Mały wzmacniacz audio 12V w komputerze, tętnienia, szumy





Dzid_ - 08 Sie 2008 14:53
W przeciwieństwie do kilku wątków, w których to ludzie próbowali przystosować swoje zasilacze ATX do wyłącznej pracy przy wzmacniaczu audio (często o symetrycznym lub wyższym napięciu wymagającym różnych przeróbek zasilacza) ja chcę po prostu podłączyć wzmacniacz do Molexa, ładnie go zamocować oraz wyprowadzić chinche na śledzia.

Jedynym problemem są szumy. Pochodzą one raczej nie tyle od samego zasilacza, co od innych urządzeń podpiętych do niego (procesor, dysk).

Co ciekawe szumy ukazują się jedynie gdy podłączam wzmacniacz do:
-karty dźwiękowej tegoż komputera
-albo do laptopa [AC] (przy czym zakłócenia pochodzą od obu komputerów)

lecz nie pojawiają się wcale, gdy podłączam do:
-laptopa na zasilaniu bateryjnym
-albo analogicznie do empetrójki

Interesuje mnie zastosowanie swego rodzaju filtra między wzmacniaczem a Molexem.
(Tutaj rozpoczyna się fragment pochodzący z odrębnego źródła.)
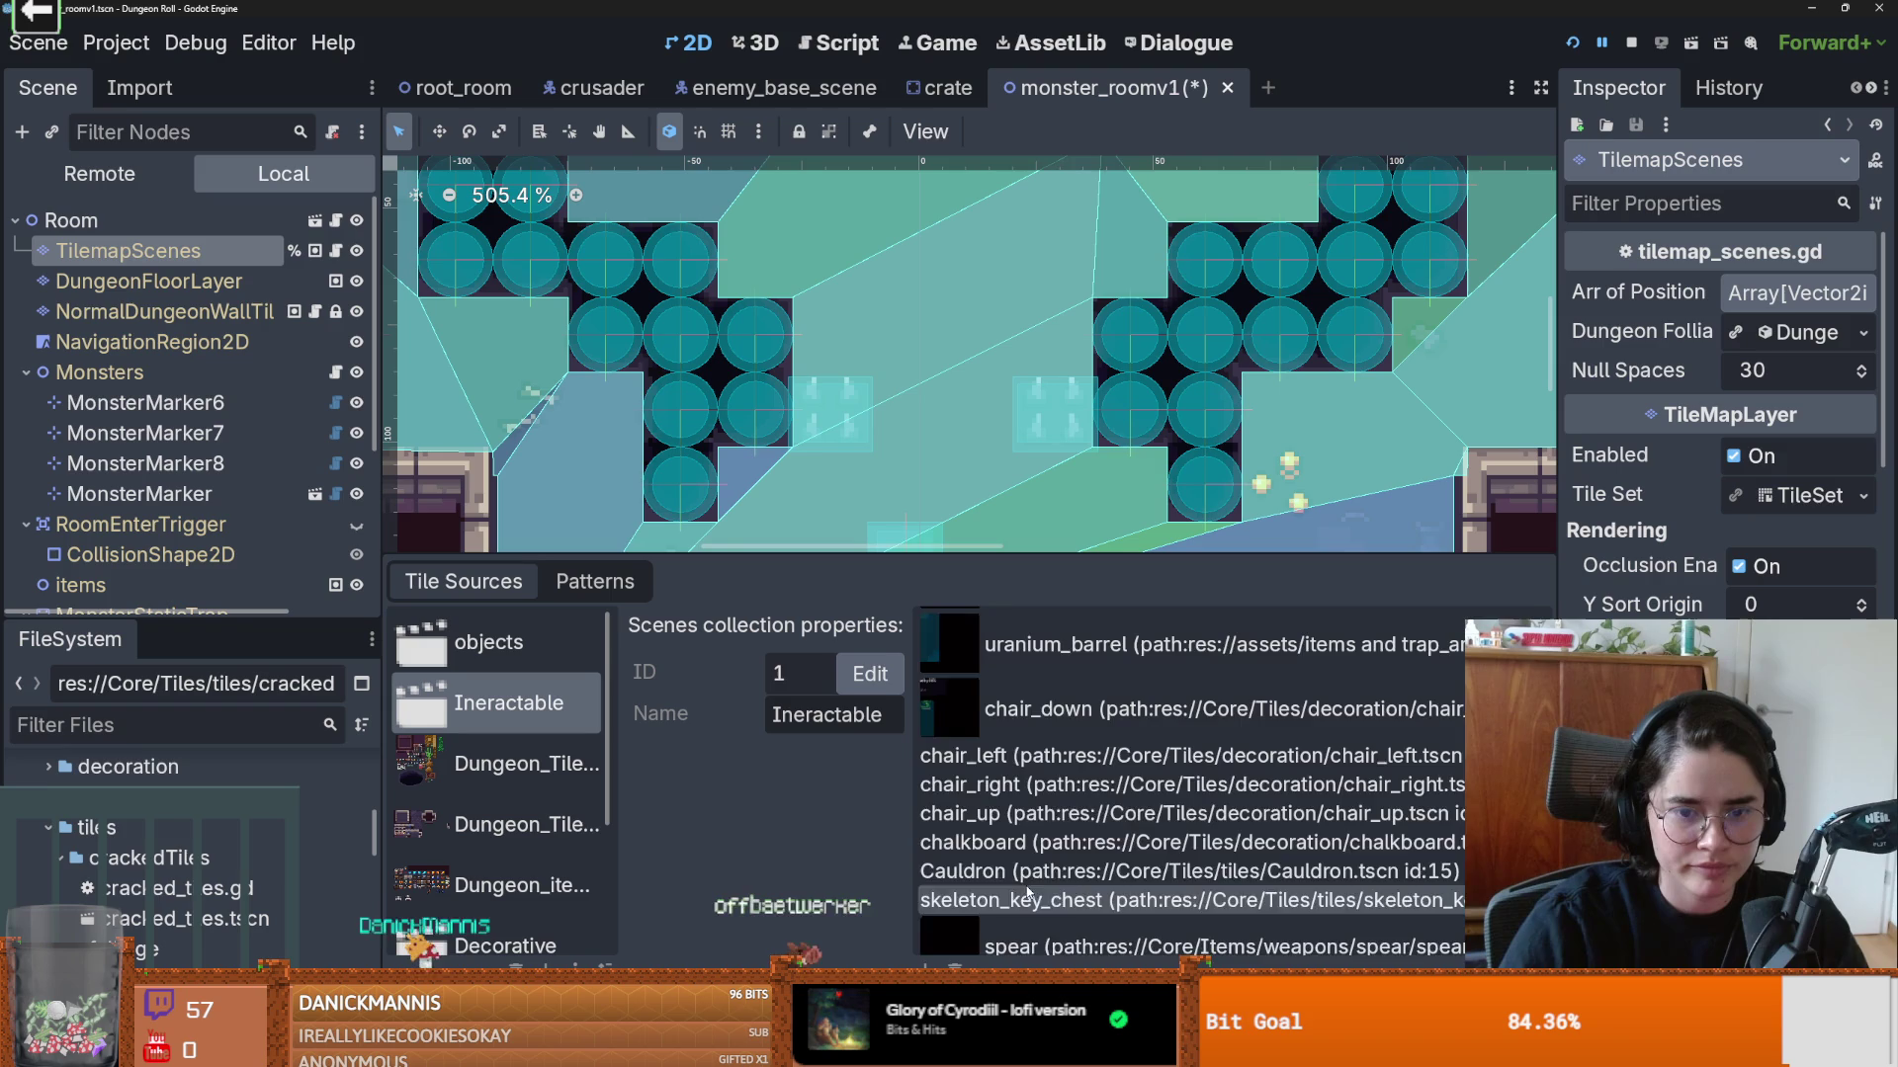
{"action": "key", "text": "Down"}
{"action": "key", "text": "Down"}
{"action": "key", "text": "Down"}
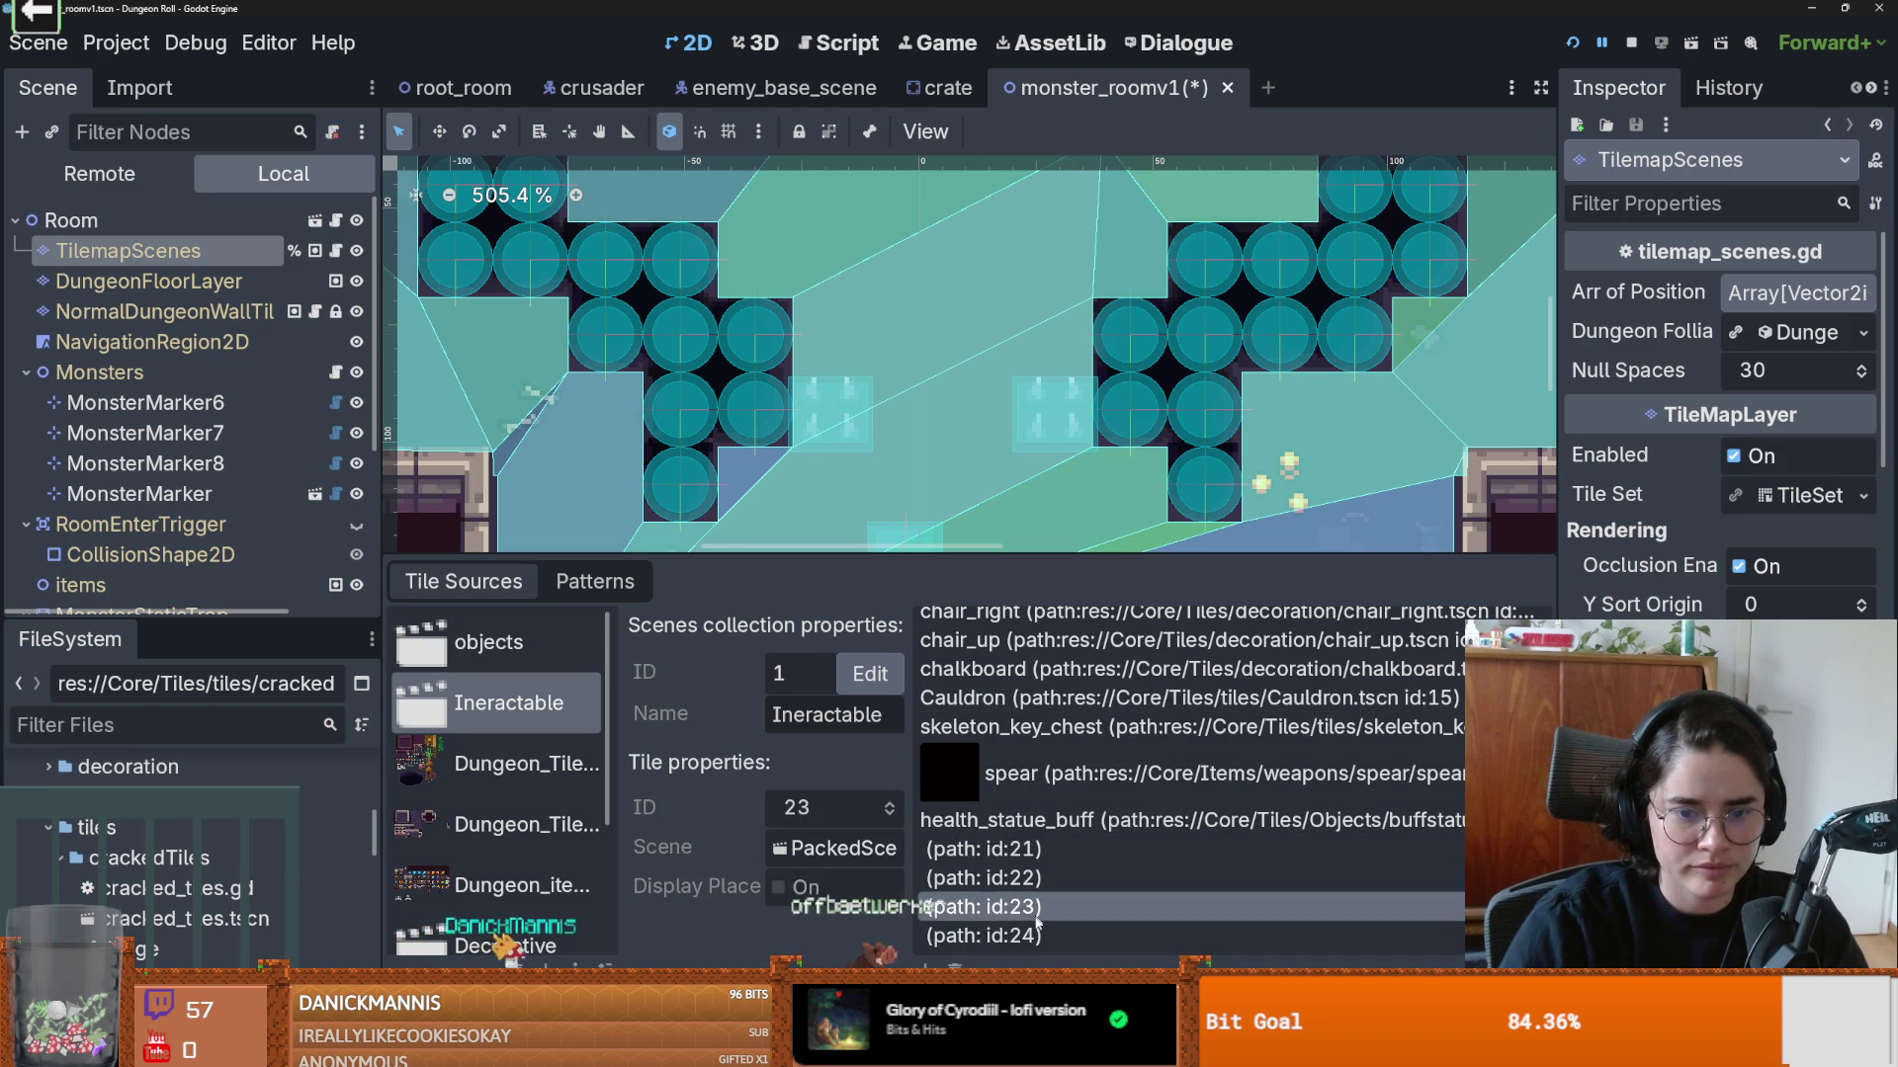
{"action": "left_click", "coordinate": [1023, 860]}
Przeglądając internet znalazłem kilka niejasnych tudzież nieprecyzyjnych sposobów jak to zrobić; ktoś tam mówił o podłączeniu kondensatora oraz szeregowo cewki, albo o odseparowaniu mas połączeniem galwanicznym. Obie wersje mają dla mnie pewien sens, niemniej jednak nie znalazłem żadnych konkretów..
Zastanawiam się czy nie można by wyciągnąć jakiegoś gotowego filtra, z jednego z moich starych niedziałających zasilaczy AT





W.P. - 08 Sie 2008 21:22
Czy zakłócenia pojawiają się także przy zasilaniu wzmacniacza z zasilacza komputera i przy pracy z np MP3-ką bądź otwartym wejściem?

Z Twojego opisu rozumiem, że jest źle przy podłączeniu zasilania wzmacniacza do masy i +12V oraz podłączeniu jego wejścia do wyjścia karty dźwiękowej. Rzeczywiście - przy takim podłączeniu można spodziewać się zakłóceń.
Trudno tu podać prostą radę. Na podobne problemy natrafiają konstruktorzy wzmacniaczy akustycznych (stąd pojęcia mas wejściowej i wyjściowej).

Mając taki problem próbowałbym podłączyć masę wzmacniacza w pobliżu masy gniazda wyjściowego sygnału audio.
+12V przez dławik zablokowane do masy kondensatorem.

To oczywiście tylko przymiarka. Nie wiem jaki to wzmacniacz (moc).
W/w rozwiązanie dopuszczalne jest przy niewielkich obciążeniach.

Sprawę załatwiłby transformator separujący, którego uzwojenie pierwotne zasilane byłoby z wyjścia audio a wtórne wchodziłoby na wejście wzmacniacza. Niestety takie rozwiązanie mogłoby popsuć charakterystykę częstotliwościową wzmacniacza.



Dzid_ - 09 Sie 2008 02:39
[Zakłóceń nie było przy MP3 i przy otwartym wejściu]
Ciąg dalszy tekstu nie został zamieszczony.